Au moment où se rallume le feu des communautarismes, certains dénoncent le racisme caché de cet universalisme, qui, voulant faire taire les spécificités racio-culturelles, fait le jeu du racisme en prêchant l’antiracisme. On se souvient que Sartre opposait à l’antisémite haineux le démocrate patelin, dont le discours était : il faut que les juifs se fassent oublier comme juifs, nous ne connaissons, nous, que des hommes, citoyens libres et égaux.
Or cet universalisme antiraciste sécrète son contraire, un différentialisme culturel affirmant le droit à la différence, s’égayant du chatoiement des cultures et dénonçant dans l’antiracisme le pire des comportements racistes (vous suivez ?).
C’est cette attitude que dénonçait déjà Alain Finkielkraut dans « la Défaite de la pensée ». Il voyait dans le tout-culturel une manière de nivellement dangereux : aujourd’hui, tout est culturel, donc tout se vaut, il n’y a pas de différence de dignité entre Shakespeare et une paire de baskets puisque les deux sont DE la culture.
Pour compliquer les choses, cette attitude sécrète facilement son poison, car, dans la réalité, on a vite fait de hiérarchiser les cultures. Les nazis ne niaient pas qu’il y ait une culture juive ; au contraire, ils s’acharnaient à montrer qu’elle était inférieure, par exemple le yiddish était un allemand impur. L’extrême droite française hérite facilement d’un culturalisme qui justifie le mépris par les pratiques soi-disant inférieures du méprisé.

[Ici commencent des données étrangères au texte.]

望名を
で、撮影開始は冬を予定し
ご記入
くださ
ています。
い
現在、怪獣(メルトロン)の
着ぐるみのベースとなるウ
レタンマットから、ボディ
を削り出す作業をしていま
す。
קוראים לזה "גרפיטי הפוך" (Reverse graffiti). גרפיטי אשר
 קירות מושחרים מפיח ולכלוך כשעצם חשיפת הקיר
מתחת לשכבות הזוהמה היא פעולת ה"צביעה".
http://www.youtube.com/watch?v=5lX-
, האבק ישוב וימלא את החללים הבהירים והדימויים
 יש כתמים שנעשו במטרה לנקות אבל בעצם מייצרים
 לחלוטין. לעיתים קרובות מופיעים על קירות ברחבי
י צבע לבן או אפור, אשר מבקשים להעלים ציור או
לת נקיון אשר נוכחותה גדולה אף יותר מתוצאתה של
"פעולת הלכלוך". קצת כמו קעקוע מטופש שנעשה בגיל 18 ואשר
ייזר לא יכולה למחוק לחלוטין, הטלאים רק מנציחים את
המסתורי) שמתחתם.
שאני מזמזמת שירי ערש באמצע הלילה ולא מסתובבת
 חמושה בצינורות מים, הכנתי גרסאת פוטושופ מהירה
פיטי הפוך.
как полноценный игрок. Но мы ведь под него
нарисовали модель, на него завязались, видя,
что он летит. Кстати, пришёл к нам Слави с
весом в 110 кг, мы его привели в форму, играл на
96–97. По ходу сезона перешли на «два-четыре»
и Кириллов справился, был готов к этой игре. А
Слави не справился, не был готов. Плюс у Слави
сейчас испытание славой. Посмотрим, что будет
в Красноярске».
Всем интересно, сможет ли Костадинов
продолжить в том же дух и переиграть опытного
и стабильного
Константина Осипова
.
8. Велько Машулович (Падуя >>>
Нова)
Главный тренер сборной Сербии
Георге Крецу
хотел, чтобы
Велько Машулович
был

Ce différentialisme porte lui aussi le racisme en son sein, comme le montre l’hostilité des jeunes d’origine maghrébine à l’égard des jeunes juifs, après l’importation fantasmée du conflit au Moyen-Orient en France. Bref, le divers se satisferait bien de l’inégal.
Un livre de combat.
Nous ne voudrions pas sembler injustes en consacrant si peu de lignes au numéro de novembre 2006 de «Lignes», «Ruptures sociales, ruptures raciales», mais la violence des propos, la systématisation idéologique font de ce travail un livre de combat avant tout.

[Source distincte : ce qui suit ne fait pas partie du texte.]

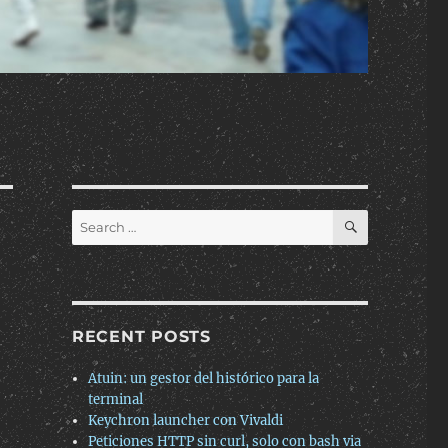
SEARCH
Search
for:
RECENT POSTS
Atuin: un gestor del histórico para la
terminal
Keychron launcher con Vivaldi
Peticiones HTTP sin curl, solo con bash via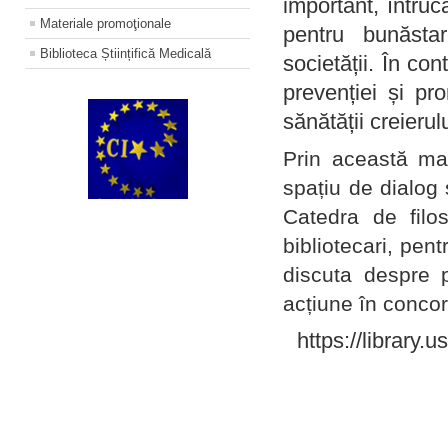
important, întruc
Materiale promoţionale
pentru bunăstar
Biblioteca Științifică Medicală
societății. În con
prevenției și pr
sănătății creierul
Prin această ma
spațiu de dialog 
Catedra de filo
bibliotecari, pent
discuta despre p
acțiune în concord
https://library.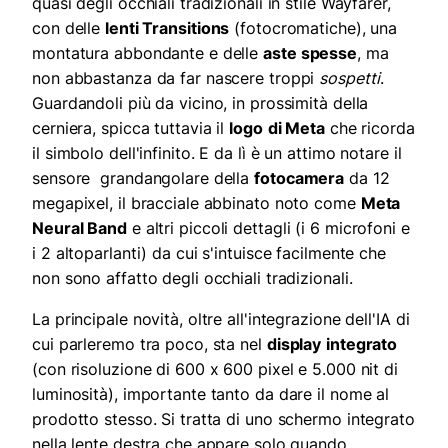
quasi degli occhiali tradizionali in stile Wayfarer,
con delle
lenti Transitions
(fotocromatiche), una
montatura abbondante e delle
aste spesse
, ma
non abbastanza da far nascere troppi
sospetti
.
Guardandoli più da vicino, in prossimità della
cerniera, spicca tuttavia il
logo
di Meta
che ricorda
il simbolo dell'infinito. E da lì è un attimo notare il
sensore grandangolare della
fotocamera
da 12
megapixel, il bracciale abbinato noto come
Meta
Neural Band
e altri piccoli dettagli (i 6 microfoni e
i 2 altoparlanti) da cui s'intuisce facilmente che
non sono affatto degli occhiali tradizionali.
La principale novità, oltre all'integrazione dell'IA di
cui parleremo tra poco, sta nel
display
integrato
(con risoluzione di 600 x 600 pixel e 5.000 nit di
luminosità), importante tanto da dare il nome al
prodotto stesso. Si tratta di uno schermo integrato
nella lente destra che appare solo quando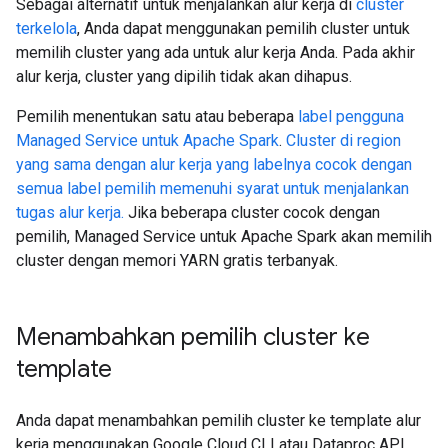
Sebagai alternatif untuk menjalankan alur kerja di
cluster
terkelola
, Anda dapat menggunakan pemilih cluster untuk
memilih cluster yang ada untuk alur kerja Anda. Pada akhir
alur kerja, cluster yang dipilih tidak akan dihapus.
Pemilih menentukan satu atau beberapa
label pengguna
Managed Service untuk Apache Spark
.
Cluster di region
yang sama dengan alur kerja yang labelnya cocok dengan
semua label pemilih memenuhi syarat untuk menjalankan
tugas alur kerja.
Jika beberapa cluster cocok dengan
pemilih, Managed Service untuk Apache Spark akan memilih
cluster dengan memori YARN gratis terbanyak.
Menambahkan pemilih cluster ke
template
Anda dapat menambahkan pemilih cluster ke template alur
kerja menggunakan Google Cloud CLI atau Dataproc API.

Analysant le terme et la chose, Etienne Balibar voit des banlieues « ghettoïsées », reprenant en extension et en compréhension cette comparaison historique à la fois fausse et choquante. Des « banlieues-monde » travaillées par la mondialisation, en reflétant les contradictions globales, et annonçant «une révolte des exclus». Il voit également des jeunes exclus d’un monde dont ils font eux-mêmes partie, une «exclusion intérieure». Un très beau terme, mais qui sert à véhiculer l’habituelle culture de l’excuse de l’ultra-gauche.
L’ensemble constitue un ouvrage de harcèlement, de redites, de slogans, auquel ne manque aucune des deux figures imposées de la doxa actuelle : l’anti-américanisme et l’antisionisme. Lassant.
« De la question sociale à la question raciale », sous la direction de Didier et Eric Fassin, éd. La Découverte, 259 pages, 20 euros.
« Ruptures sociales, ruptures raciales », « Lignes », novembre 2006, 252 pages, 17 euros.
* Que la race ne se réduise pas au strict pigmentaire, on en a pour preuve le fait que le noir soit aux Etats-Unis une « couleur politique » qui, dans sa révolte, inclut les « chicanos ». Dans ce même pays, les Italiens et même les Irlandais n’étaient pas classés comme Blancs au début du XXe siècle. En Grande-Bretagne aujourd’hui, les Pakistanais entrent avec les Chinois dans la même catégorie d’« Asians ».